作者:梁星钧    授权级别:B    编辑推荐    2014-01-19   阅读:

  
我很多时候都在注目屋后的老樟树。它浓荫华盖,树干桶粗,挺拔向上,直刺苍穹。三人高处分了三杈:形似我们三个姊妹。树的根部扎入厚土,融入了黑柏林。我们不担心它,就像不担心我们三姊妹。但这树是父亲亲手所栽,连同坝里妻同样喻为我们三姊妹的三颗柏树。我想父亲真有远见,前人栽树,后人歇凉,受用的人生道理。这棵老樟树历经几十年,枝繁叶茂,其枝治过我的腰椎病,我家也由原来的5人,发展至含姊妹三家共13人。可谓我家30余年的生命力的象征,也是我成长壮大的标志。

  
  真正的过年当从给先祖的祭祀开始。
  过年两次祭祖,是我地延承多年的习俗。今年我带领全家人给父亲上坟。预计明年后年相继给婆婆和祖祖上。今年我事先有准备,要给两个陵园各放一柄万响鞭炮。我给父亲写的新年祝词是:父亲,我带领儿孙来给你拜年了。你见到我在几年前就烧给你的那份记念文了吗?今年我升职增资了,可是,你看不到了,也享受不到我由此而增的赡养费了。父亲,知道你生前爱喝酒,但我只能在此给你浇祭一杯薄酒,所不同的,是我给你带来了万响鞭炮,连同子女亲戚买的火炮,共连成了几十米的长串,铺在坟前新扎的石堡坎上,一一爆响,给你送来了新年的祝愿,也开启了我们儿女生活幸福安康的前路……
  炮火、纸灰、香烟、酒味,飘荡在父亲和祖祖的陵园上空。我们远远站在田埂瞭望。这道一字排开的石堡坎,是我两年前扎下的。当时我们仨提前一天回到关门锁户的家,我们开门,晾晒晚上用的被褥,薅掉坝子里的积草,去屋后放晚上用的烤火柴,去沟里挑吃水,去人户里打米……忙完这一切,天早已漆黑了。随后,天未亮即起来给石匠煮饭,喊磨噌的石匠起床。饭后天还未亮,我们全员上工。连续几天下来,石匠做,我们放线,挑土填坑,帮撬石头,几乎骨头都散架了。这时我想,要是父亲在,我怎会这样呢?父亲逝后,我忙了十天办丧,那时两个打工的妹妹正从京往家赶,后又召集姊妹全家开会,筹谋发展大计。那时那刻,按妹妹的话说,我更像父亲了。人生往往就是这样,当亲人健在时,当饭来张口衣来伸手时,我们并不以为然,还时常抱怨不满,可轮到我们身上,就自己叫苦了,这时亲人的所作之苦,之德,我们才真正明白,可是,亲人却不在了。

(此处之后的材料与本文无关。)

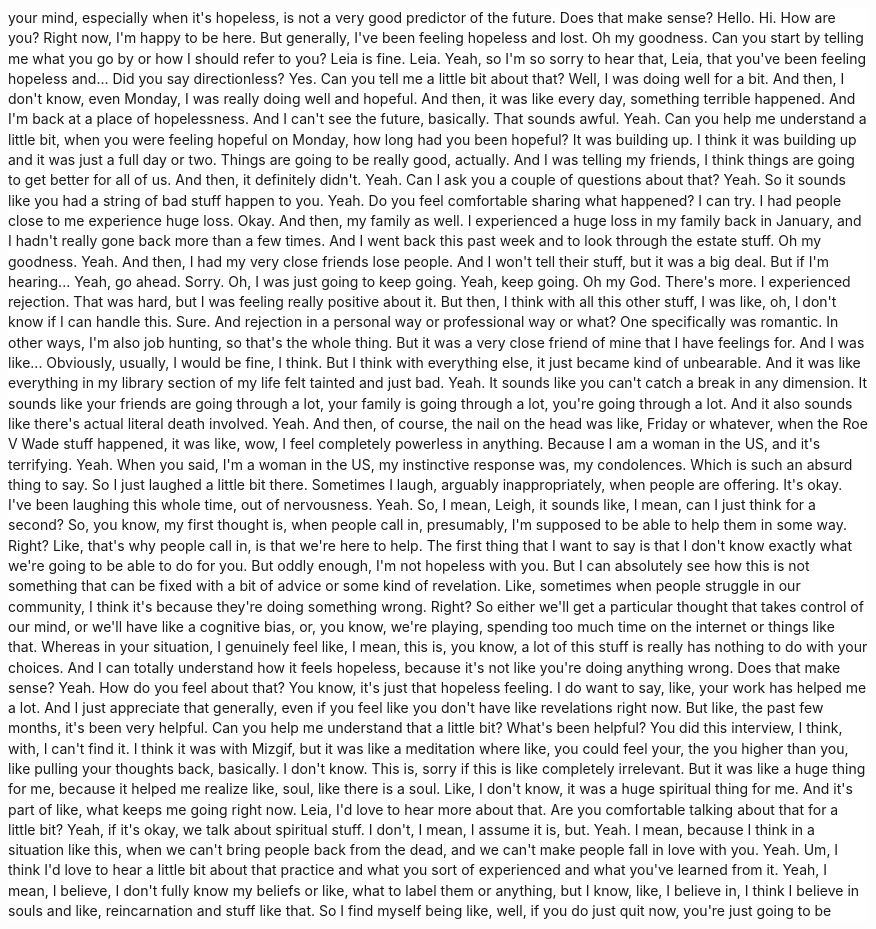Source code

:  your mind, especially when it's hopeless, is not a very good predictor of the future. Does that make sense? Hello. Hi. How are you? Right now, I'm happy to be here. But generally, I've been feeling hopeless and lost. Oh my goodness. Can you start by telling me what you go by or how I should refer to you? Leia is fine. Leia. Yeah, so I'm so sorry to hear that, Leia, that you've been feeling hopeless and... Did you say directionless? Yes. Can you tell me a little bit about that? Well, I was doing well for a bit. And then, I don't know, even Monday, I was really doing well and hopeful. And then, it was like every day, something terrible happened. And I'm back at a place of hopelessness. And I can't see the future, basically. That sounds awful. Yeah. Can you help me understand a little bit, when you were feeling hopeful on Monday, how long had you been hopeful? It was building up. I think it was building up and it was just a full day or two. Things are going to be really good, actually. And I was telling my friends, I think things are going to get better for all of us. And then, it definitely didn't. Yeah. Can I ask you a couple of questions about that? Yeah. So it sounds like you had a string of bad stuff happen to you. Yeah. Do you feel comfortable sharing what happened? I can try. I had people close to me experience huge loss. Okay. And then, my family as well. I experienced a huge loss in my family back in January, and I hadn't really gone back more than a few times. And I went back this past week and to look through the estate stuff. Oh my goodness. Yeah. And then, I had my very close friends lose people. And I won't tell their stuff, but it was a big deal. But if I'm hearing... Yeah, go ahead. Sorry. Oh, I was just going to keep going. Yeah, keep going. Oh my God. There's more. I experienced rejection. That was hard, but I was feeling really positive about it. But then, I think with all this other stuff, I was like, oh, I don't know if I can handle this. Sure. And rejection in a personal way or professional way or what? One specifically was romantic. In other ways, I'm also job hunting, so that's the whole thing. But it was a very close friend of mine that I have feelings for. And I was like... Obviously, usually, I would be fine, I think. But I think with everything else, it just became kind of unbearable. And it was like everything in my library section of my life felt tainted and just bad. Yeah. It sounds like you can't catch a break in any dimension. It sounds like your friends are going through a lot, your family is going through a lot, you're going through a lot. And it also sounds like there's actual literal death involved. Yeah. And then, of course, the nail on the head was like, Friday or whatever, when the Roe V Wade stuff happened, it was like, wow, I feel completely powerless in anything. Because I am a woman in the US, and it's terrifying. Yeah. When you said, I'm a woman in the US, my instinctive response was, my condolences. Which is such an absurd thing to say. So I just laughed a little bit there. Sometimes I laugh, arguably inappropriately, when people are offering. It's okay. I've been laughing this whole time, out of nervousness. Yeah. So, I mean, Leigh, it sounds like, I mean, can I just think for a second? So, you know, my first thought is, when people call in, presumably, I'm supposed to be able to help them in some way. Right? Like, that's why people call in, is that we're here to help. The first thing that I want to say is that I don't know exactly what we're going to be able to do for you. But oddly enough, I'm not hopeless with you. But I can absolutely see how this is not something that can be fixed with a bit of advice or some kind of revelation. Like, sometimes when people struggle in our community, I think it's because they're doing something wrong. Right? So either we'll get a particular thought that takes control of our mind, or we'll have like a cognitive bias, or, you know, we're playing, spending too much time on the internet or things like that. Whereas in your situation, I genuinely feel like, I mean, this is, you know, a lot of this stuff is really has nothing to do with your choices. And I can totally understand how it feels hopeless, because it's not like you're doing anything wrong. Does that make sense? Yeah. How do you feel about that? You know, it's just that hopeless feeling. I do want to say, like, your work has helped me a lot. And I just appreciate that generally, even if you feel like you don't have like revelations right now. But like, the past few months, it's been very helpful. Can you help me understand that a little bit? What's been helpful? You did this interview, I think, with, I can't find it. I think it was with Mizgif, but it was like a meditation where like, you could feel your, the you higher than you, like pulling your thoughts back, basically. I don't know. This is, sorry if this is like completely irrelevant. But it was like a huge thing for me, because it helped me realize like, soul, like there is a soul. Like, I don't know, it was a huge spiritual thing for me. And it's part of like, what keeps me going right now. Leia, I'd love to hear more about that. Are you comfortable talking about that for a little bit? Yeah, if it's okay, we talk about spiritual stuff. I don't, I mean, I assume it is, but. Yeah. I mean, because I think in a situation like this, when we can't bring people back from the dead, and we can't make people fall in love with you. Yeah. Um, I think I'd love to hear a little bit about that practice and what you sort of experienced and what you've learned from it. Yeah, I mean, I believe, I don't fully know my beliefs or like, what to label them or anything, but I know, like, I believe in, I think I believe in souls and like, reincarnation and stuff like that. So I find myself being like, well, if you do just quit now, you're just going to be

  我先后三次开姊妹会。奖优促劣,奖勤罚懒。将三姊妹的成员,召集在我们姊妹会议的旗帜下。三个侄子(女)先后入城读书,我家管理,有两因辍学而上京务工去了,一个五载苦读,三次高考,终如愿考上了好大学。我的孩子读书由好变差,遭受了空前的困难,这点父亲生前知道,可就在他去逝后第二年,已经有了长足进步,现历经坎坷,终走上了自己喜爱的读书路。而且可以欣慰地告之的,他已经正式考上大学了。这是父亲永远无法亲眼看到的喜讯。更是他渴望看到并出乎意外的。如有在天之灵,父亲看到后是怎样的欣喜啊!按生前的习惯,一定是手舞足蹈,形喜于色,活像个老玩童。父亲生前最担心三件事,一是孩子读书,二是大妹夫妇口角,三是二妹夫的好逸恶劳。前两桩已基本解决了,后一桩我们作了努力,正在争取成效,尽管前景堪忧。其实,父亲,你可以安然无挂了。只要有我,姊妹会的旗帜不倒,一切都会好的。这面旗帜,是我创的,但也是取智于你平生每年团年都要“吩咐几句”的惯例。我只是接过了你手中的旗帜。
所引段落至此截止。